Saturday, August 24, 2013

Paintings of people and their cats

Some paintings I discovered via a phone book of women with their cats. Thought they were loverly. If I couldn't find information about the painting, I added some about the artist...
Sita and Sarita, 1893 by Cecilia Beaux
Cecilia Beaux portrait is of her cousin and her black cat. In Sita and Sarita (1893),  the placement of the woman’s hand has recently been likened to that of the courtesan in Manet’s Olympia. Whether one accepts this analysis or not, the sexy undercurrent of the picture is certainly there. Beaux  was anxious about the display of this picture but she needn’t have worried, because in her day the suggestion of sensuality (in the portrayal of a woman caressing a cat) was overlooked by commentators or, at least, it wasn’t mentioned. The portrait was rightly admired for its stylish verve.
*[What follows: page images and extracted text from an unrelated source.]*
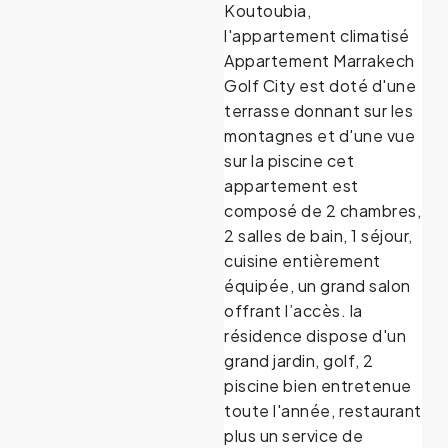
Koutoubia,
l'appartement climatisé
Appartement Marrakech
Golf City est doté d'une
terrasse donnant sur les
montagnes et d'une vue
sur la piscine cet
appartement est
composé de 2 chambres,
2 salles de bain, 1 séjour,
cuisine entièrement
équipée, un grand salon
offrant l’accès. la
résidence dispose d'un
grand jardin, golf, 2
piscine bien entretenue
toute l'année, restaurant
plus un service de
Portrait of an Artist's Daughter by John McKirdy Duncan


John Duncan was born in Dundee, Scotland in 1866. His father was a cattleman. John, however, had no interest in the family business and preferred the visual arts. By the age of 11 he was a student at the Dundee School of Art, then based at the High School of Dundee.
Called a madman by some and a mystic by others, Duncan admitted to hearing "faerie music" whilst he painted. Although his work remains strongly rooted in the Pre-Raphaelite movement, there is a certain graphical quality which sets it apart from his contemporaries and likens it to Art Nouveau, while the subject matter is thoroughly Celtic Revival —he is generally referred to as a "symbolist" by art critics. His interest in Celtic Revival was also shared by the Scottish singer Marjory Kennedy-Fraser; they eventually became close friends and Duncan painted her while on a trip to Eriskay in 1905.
His dreamy, mystical nature led him to fall in love with a woman whom he believed to have discovered the Holy Grail in a well in Glastonbury and who later divorced him. He never remarried and died in 1945.
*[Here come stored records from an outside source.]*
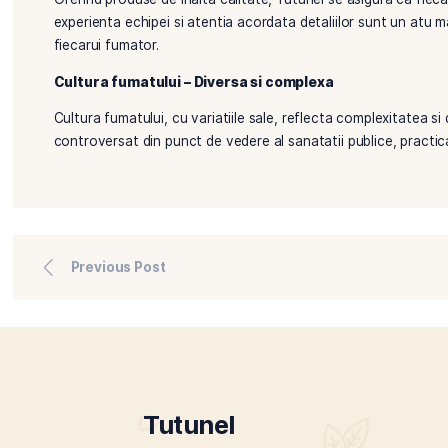
In America, istoria fumatului este strans legata de i
si al glamourului, acum este vazut ca un risc major 
perceptia fumatului, astfel incat, campaniile de san
state americane.
Tutunel: Mai mult decat un magazin de tutun
La magazinul nostru online, Tutunel, punem la dispozi
pentru tigari electronice. Aceasta diversitate reflec
raspunzand astfel la cerintele unei piete in continu
Calitate si expertiza
Oferind produse de inalta calitate, Tutunel se asigu
experienta echipei si atentia acordata detaliilor su
fiecarui fumator.
Cultura fumatului – Diversa si complexa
Woman and a Cat, 1875 by Pierre Auguste Renoir

French painter originally associated with the Impressionist movement. He was one of the central figures of the impressionist movement (a French art movement of the second half of the nineteenth century whose members sought in their works to represent the first impression of an object upon the viewer). His work is characterised by a richness of feeling and a warmth of response to the world and to the people in it.

His early works were typically Impressionist snapshots of real life, full of sparkling colour and light. By the mid-1880s, however, he had broken with the movement to apply a more disciplined, formal technique to portraits and figure paintings, particularly of women.
Renoir was so passionate about painting that he even continued when he was old and suffering from severe arthritis. Renoir then painted with the brush tied to his wrists.



Feeding Time by Fritz Zuber Buhler
Fritz Zuber-Buhler was a Swiss painter who was born in Le Locle, Switzerland in 1822. Fritz Zuber-Buhler moved to Paris, France when he was 16. This is where he studied under his first named Louis Grosclaude. After this he studied at the “École des Beaux-Arts” and then with François-Édouard Picot, who followed the artists such as Bouguereau, Léon Perrault, and Alexandre Cabanel. After some time, he was in Italy looking for inspiration. After five years abroad, he returned to Paris, where he made his debut at the Salon in 1850. He showed his works in several media including drawings, oil paintings, watercolours and pastels.

Young woman holding cat by Philippe Mercier
Phillippe Mercier was a French painter and etcher, who lived principally and was active in England. He was appointed principal painter and librarian to the Prince and Princess of Wales at their independent establishment in Leicester Fields, and while he was in favour he painted various portraits of the Royalties, and no doubt many of the nobility and gentry. 

The Wool Winder by J. B. Greuze

 On the eve of the French Revolution, Jean-Baptiste Greuze was hailed by his contemporaries as one of the most versatile and original painters of his generation. Modern audiences are still fascinated by Greuze's anecdotal genre scenes as reflections of the moral attitudes of the rising French bourgeoisie. In depicting middle class domestic genres, Greuze is often hailed as the inheritor of France's greatest genre and still life painter, Chardin. However, the strong moral and didactic nature of Greuze's genre scenes also reflects the 17th century Dutch genre tradition.
Like much of Greuze’s early work, The Wool Winder owes something to Chardin’s genre pictures of the 1730s, which in turn recall the Dutch seventeenth-century genre scenes the French were collecting avidly in the early eighteenth century. But Greuze’s pictures are usually, as here, more whimsical and anecdotal, as well as more refined in execution. The letter B carved into the top rail of the chair suggests that the subject may have been a younger sister of the artist’s wife, Anne-Gabrielle Babuti, whom he married in January of 1759. The Wool Winder, exhibited the same year, is related to a series of portraits of his new family that Greuze exhibited in 1759 and 1761 — likenesses of his wife, of her brother, and of her father, in addition to one of himself.